• [Objective] Format every line of the material below as a JSON list of strings, one string per line, with blank lines omitted.

[Records from a collection]
⁂

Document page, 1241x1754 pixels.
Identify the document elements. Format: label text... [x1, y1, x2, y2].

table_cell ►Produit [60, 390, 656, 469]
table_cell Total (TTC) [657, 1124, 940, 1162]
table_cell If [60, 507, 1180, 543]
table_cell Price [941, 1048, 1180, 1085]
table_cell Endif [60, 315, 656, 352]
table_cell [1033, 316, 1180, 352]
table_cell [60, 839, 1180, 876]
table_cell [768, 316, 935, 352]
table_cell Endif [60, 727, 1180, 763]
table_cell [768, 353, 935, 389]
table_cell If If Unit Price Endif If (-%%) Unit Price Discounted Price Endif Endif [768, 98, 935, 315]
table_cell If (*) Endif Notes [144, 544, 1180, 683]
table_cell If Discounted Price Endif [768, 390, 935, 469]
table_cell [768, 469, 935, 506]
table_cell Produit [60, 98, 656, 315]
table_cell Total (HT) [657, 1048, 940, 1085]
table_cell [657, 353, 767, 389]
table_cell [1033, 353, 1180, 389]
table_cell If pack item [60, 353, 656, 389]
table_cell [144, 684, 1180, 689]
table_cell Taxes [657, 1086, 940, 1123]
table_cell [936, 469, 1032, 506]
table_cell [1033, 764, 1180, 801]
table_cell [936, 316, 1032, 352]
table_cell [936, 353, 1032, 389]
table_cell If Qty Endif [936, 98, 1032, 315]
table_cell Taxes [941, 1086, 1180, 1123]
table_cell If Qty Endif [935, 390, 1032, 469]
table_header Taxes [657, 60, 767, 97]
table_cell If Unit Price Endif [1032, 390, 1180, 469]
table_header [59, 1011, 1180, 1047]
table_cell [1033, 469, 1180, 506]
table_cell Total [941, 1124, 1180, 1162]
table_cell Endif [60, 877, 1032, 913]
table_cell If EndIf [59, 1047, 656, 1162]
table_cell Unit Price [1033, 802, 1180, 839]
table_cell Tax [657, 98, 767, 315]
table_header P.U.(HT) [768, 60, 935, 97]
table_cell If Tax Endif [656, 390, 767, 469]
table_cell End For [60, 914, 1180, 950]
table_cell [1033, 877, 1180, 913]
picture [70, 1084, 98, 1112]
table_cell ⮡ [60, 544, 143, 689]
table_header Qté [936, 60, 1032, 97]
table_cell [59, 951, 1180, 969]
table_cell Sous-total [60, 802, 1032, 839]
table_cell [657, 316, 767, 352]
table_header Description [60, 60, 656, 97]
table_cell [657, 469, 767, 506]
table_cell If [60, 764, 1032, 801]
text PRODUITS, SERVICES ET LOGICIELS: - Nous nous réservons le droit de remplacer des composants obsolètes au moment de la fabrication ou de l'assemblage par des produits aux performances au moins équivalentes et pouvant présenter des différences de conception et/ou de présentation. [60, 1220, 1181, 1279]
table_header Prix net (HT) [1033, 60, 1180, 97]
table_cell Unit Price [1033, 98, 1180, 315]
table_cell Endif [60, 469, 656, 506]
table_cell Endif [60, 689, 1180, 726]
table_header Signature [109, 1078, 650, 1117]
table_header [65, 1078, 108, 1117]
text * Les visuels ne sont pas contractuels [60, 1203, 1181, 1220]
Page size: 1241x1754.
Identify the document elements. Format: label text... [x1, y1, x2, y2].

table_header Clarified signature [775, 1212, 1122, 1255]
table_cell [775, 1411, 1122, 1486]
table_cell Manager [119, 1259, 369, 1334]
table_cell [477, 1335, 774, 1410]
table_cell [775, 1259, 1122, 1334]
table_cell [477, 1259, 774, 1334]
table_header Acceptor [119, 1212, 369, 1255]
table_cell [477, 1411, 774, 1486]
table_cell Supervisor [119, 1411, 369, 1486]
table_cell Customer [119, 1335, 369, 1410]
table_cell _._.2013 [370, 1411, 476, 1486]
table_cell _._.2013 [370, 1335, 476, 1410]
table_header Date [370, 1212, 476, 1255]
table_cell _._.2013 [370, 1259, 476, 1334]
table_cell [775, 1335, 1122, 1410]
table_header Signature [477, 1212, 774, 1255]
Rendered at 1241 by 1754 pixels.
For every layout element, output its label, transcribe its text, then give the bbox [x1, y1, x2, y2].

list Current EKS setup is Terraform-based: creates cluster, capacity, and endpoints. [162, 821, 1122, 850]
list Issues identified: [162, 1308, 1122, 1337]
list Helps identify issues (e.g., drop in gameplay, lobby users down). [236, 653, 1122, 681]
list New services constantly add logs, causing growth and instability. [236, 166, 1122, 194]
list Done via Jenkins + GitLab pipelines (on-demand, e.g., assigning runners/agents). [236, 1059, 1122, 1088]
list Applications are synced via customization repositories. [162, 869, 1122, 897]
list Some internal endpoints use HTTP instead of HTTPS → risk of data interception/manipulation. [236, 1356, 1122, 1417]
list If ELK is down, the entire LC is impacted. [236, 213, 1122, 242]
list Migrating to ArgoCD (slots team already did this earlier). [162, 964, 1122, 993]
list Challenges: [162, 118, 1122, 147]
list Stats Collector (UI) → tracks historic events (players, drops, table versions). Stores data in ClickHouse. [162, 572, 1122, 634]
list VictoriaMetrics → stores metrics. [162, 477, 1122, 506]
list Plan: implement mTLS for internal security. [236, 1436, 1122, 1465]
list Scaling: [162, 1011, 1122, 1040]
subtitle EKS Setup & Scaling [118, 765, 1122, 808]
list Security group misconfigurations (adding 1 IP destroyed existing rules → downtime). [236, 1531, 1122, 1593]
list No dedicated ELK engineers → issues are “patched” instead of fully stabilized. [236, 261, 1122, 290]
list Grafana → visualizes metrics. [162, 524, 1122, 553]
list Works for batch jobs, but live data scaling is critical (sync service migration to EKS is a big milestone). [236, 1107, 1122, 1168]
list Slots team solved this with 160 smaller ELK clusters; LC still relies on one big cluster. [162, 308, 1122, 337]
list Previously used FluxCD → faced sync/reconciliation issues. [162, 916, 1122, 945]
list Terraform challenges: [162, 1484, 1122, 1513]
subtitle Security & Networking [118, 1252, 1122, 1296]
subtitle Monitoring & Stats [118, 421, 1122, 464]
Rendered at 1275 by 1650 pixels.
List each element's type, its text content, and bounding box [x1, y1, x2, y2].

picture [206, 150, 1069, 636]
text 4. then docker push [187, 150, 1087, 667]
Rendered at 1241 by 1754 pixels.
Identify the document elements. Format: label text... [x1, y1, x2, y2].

⁂

• [Complete response]
[
  "Document page, 1241x1754 pixels.",
  "Identify the document elements. Format: label text... [x1, y1, x2, y2].",
  "table_cell ►Produit [60, 390, 656, 469]",
  "table_cell Total (TTC) [657, 1124, 940, 1162]",
  "table_cell If [60, 507, 1180, 543]",
  "table_cell Price [941, 1048, 1180, 1085]",
  "table_cell Endif [60, 315, 656, 352]",
  "table_cell [1033, 316, 1180, 352]",
  "table_cell [60, 839, 1180, 876]",
  "table_cell [768, 316, 935, 352]",
  "table_cell Endif [60, 727, 1180, 763]",
  "table_cell [768, 353, 935, 389]",
  "table_cell If If Unit Price Endif If (-%%) Unit Price Discounted Price Endif Endif [768, 98, 935, 315]",
  "table_cell If (*) Endif Notes [144, 544, 1180, 683]",
  "table_cell If Discounted Price Endif [768, 390, 935, 469]",
  "table_cell [768, 469, 935, 506]",
  "table_cell Produit [60, 98, 656, 315]",
  "table_cell Total (HT) [657, 1048, 940, 1085]",
  "table_cell [657, 353, 767, 389]",
  "table_cell [1033, 353, 1180, 389]",
  "table_cell If pack item [60, 353, 656, 389]",
  "table_cell [144, 684, 1180, 689]",
  "table_cell Taxes [657, 1086, 940, 1123]",
  "table_cell [936, 469, 1032, 506]",
  "table_cell [1033, 764, 1180, 801]",
  "table_cell [936, 316, 1032, 352]",
  "table_cell [936, 353, 1032, 389]",
  "table_cell If Qty Endif [936, 98, 1032, 315]",
  "table_cell Taxes [941, 1086, 1180, 1123]",
  "table_cell If Qty Endif [935, 390, 1032, 469]",
  "table_header Taxes [657, 60, 767, 97]",
  "table_cell If Unit Price Endif [1032, 390, 1180, 469]",
  "table_header [59, 1011, 1180, 1047]",
  "table_cell [1033, 469, 1180, 506]",
  "table_cell Total [941, 1124, 1180, 1162]",
  "table_cell Endif [60, 877, 1032, 913]",
  "table_cell If EndIf [59, 1047, 656, 1162]",
  "table_cell Unit Price [1033, 802, 1180, 839]",
  "table_cell Tax [657, 98, 767, 315]",
  "table_header P.U.(HT) [768, 60, 935, 97]",
  "table_cell If Tax Endif [656, 390, 767, 469]",
  "table_cell End For [60, 914, 1180, 950]",
  "table_cell [1033, 877, 1180, 913]",
  "picture [70, 1084, 98, 1112]",
  "table_cell ⮡ [60, 544, 143, 689]",
  "table_header Qté [936, 60, 1032, 97]",
  "table_cell [59, 951, 1180, 969]",
  "table_cell Sous-total [60, 802, 1032, 839]",
  "table_cell [657, 316, 767, 352]",
  "table_header Description [60, 60, 656, 97]",
  "table_cell [657, 469, 767, 506]",
  "table_cell If [60, 764, 1032, 801]",
  "text PRODUITS, SERVICES ET LOGICIELS: - Nous nous réservons le droit de remplacer des composants obsolètes au moment de la fabrication ou de l'assemblage par des produits aux performances au moins équivalentes et pouvant présenter des différences de conception et/ou de présentation. [60, 1220, 1181, 1279]",
  "table_header Prix net (HT) [1033, 60, 1180, 97]",
  "table_cell Unit Price [1033, 98, 1180, 315]",
  "table_cell Endif [60, 469, 656, 506]",
  "table_cell Endif [60, 689, 1180, 726]",
  "table_header Signature [109, 1078, 650, 1117]",
  "table_header [65, 1078, 108, 1117]",
  "text * Les visuels ne sont pas contractuels [60, 1203, 1181, 1220]",
  "Page size: 1241x1754.",
  "Identify the document elements. Format: label text... [x1, y1, x2, y2].",
  "table_header Clarified signature [775, 1212, 1122, 1255]",
  "table_cell [775, 1411, 1122, 1486]",
  "table_cell Manager [119, 1259, 369, 1334]",
  "table_cell [477, 1335, 774, 1410]",
  "table_cell [775, 1259, 1122, 1334]",
  "table_cell [477, 1259, 774, 1334]",
  "table_header Acceptor [119, 1212, 369, 1255]",
  "table_cell [477, 1411, 774, 1486]",
  "table_cell Supervisor [119, 1411, 369, 1486]",
  "table_cell Customer [119, 1335, 369, 1410]",
  "table_cell _._.2013 [370, 1411, 476, 1486]",
  "table_cell _._.2013 [370, 1335, 476, 1410]",
  "table_header Date [370, 1212, 476, 1255]",
  "table_cell _._.2013 [370, 1259, 476, 1334]",
  "table_cell [775, 1335, 1122, 1410]",
  "table_header Signature [477, 1212, 774, 1255]",
  "Rendered at 1241 by 1754 pixels.",
  "For every layout element, output its label, transcribe its text, then give the bbox [x1, y1, x2, y2].",
  "list Current EKS setup is Terraform-based: creates cluster, capacity, and endpoints. [162, 821, 1122, 850]",
  "list Issues identified: [162, 1308, 1122, 1337]",
  "list Helps identify issues (e.g., drop in gameplay, lobby users down). [236, 653, 1122, 681]",
  "list New services constantly add logs, causing growth and instability. [236, 166, 1122, 194]",
  "list Done via Jenkins + GitLab pipelines (on-demand, e.g., assigning runners/agents). [236, 1059, 1122, 1088]",
  "list Applications are synced via customization repositories. [162, 869, 1122, 897]",
  "list Some internal endpoints use HTTP instead of HTTPS → risk of data interception/manipulation. [236, 1356, 1122, 1417]",
  "list If ELK is down, the entire LC is impacted. [236, 213, 1122, 242]",
  "list Migrating to ArgoCD (slots team already did this earlier). [162, 964, 1122, 993]",
  "list Challenges: [162, 118, 1122, 147]",
  "list Stats Collector (UI) → tracks historic events (players, drops, table versions). Stores data in ClickHouse. [162, 572, 1122, 634]",
  "list VictoriaMetrics → stores metrics. [162, 477, 1122, 506]",
  "list Plan: implement mTLS for internal security. [236, 1436, 1122, 1465]",
  "list Scaling: [162, 1011, 1122, 1040]",
  "subtitle EKS Setup & Scaling [118, 765, 1122, 808]",
  "list Security group misconfigurations (adding 1 IP destroyed existing rules → downtime). [236, 1531, 1122, 1593]",
  "list No dedicated ELK engineers → issues are “patched” instead of fully stabilized. [236, 261, 1122, 290]",
  "list Grafana → visualizes metrics. [162, 524, 1122, 553]",
  "list Works for batch jobs, but live data scaling is critical (sync service migration to EKS is a big milestone). [236, 1107, 1122, 1168]",
  "list Slots team solved this with 160 smaller ELK clusters; LC still relies on one big cluster. [162, 308, 1122, 337]",
  "list Previously used FluxCD → faced sync/reconciliation issues. [162, 916, 1122, 945]",
  "list Terraform challenges: [162, 1484, 1122, 1513]",
  "subtitle Security & Networking [118, 1252, 1122, 1296]",
  "subtitle Monitoring & Stats [118, 421, 1122, 464]",
  "Rendered at 1275 by 1650 pixels.",
  "List each element's type, its text content, and bounding box [x1, y1, x2, y2].",
  "picture [206, 150, 1069, 636]",
  "text 4. then docker push [187, 150, 1087, 667]",
  "Rendered at 1241 by 1754 pixels.",
  "Identify the document elements. Format: label text... [x1, y1, x2, y2]."
]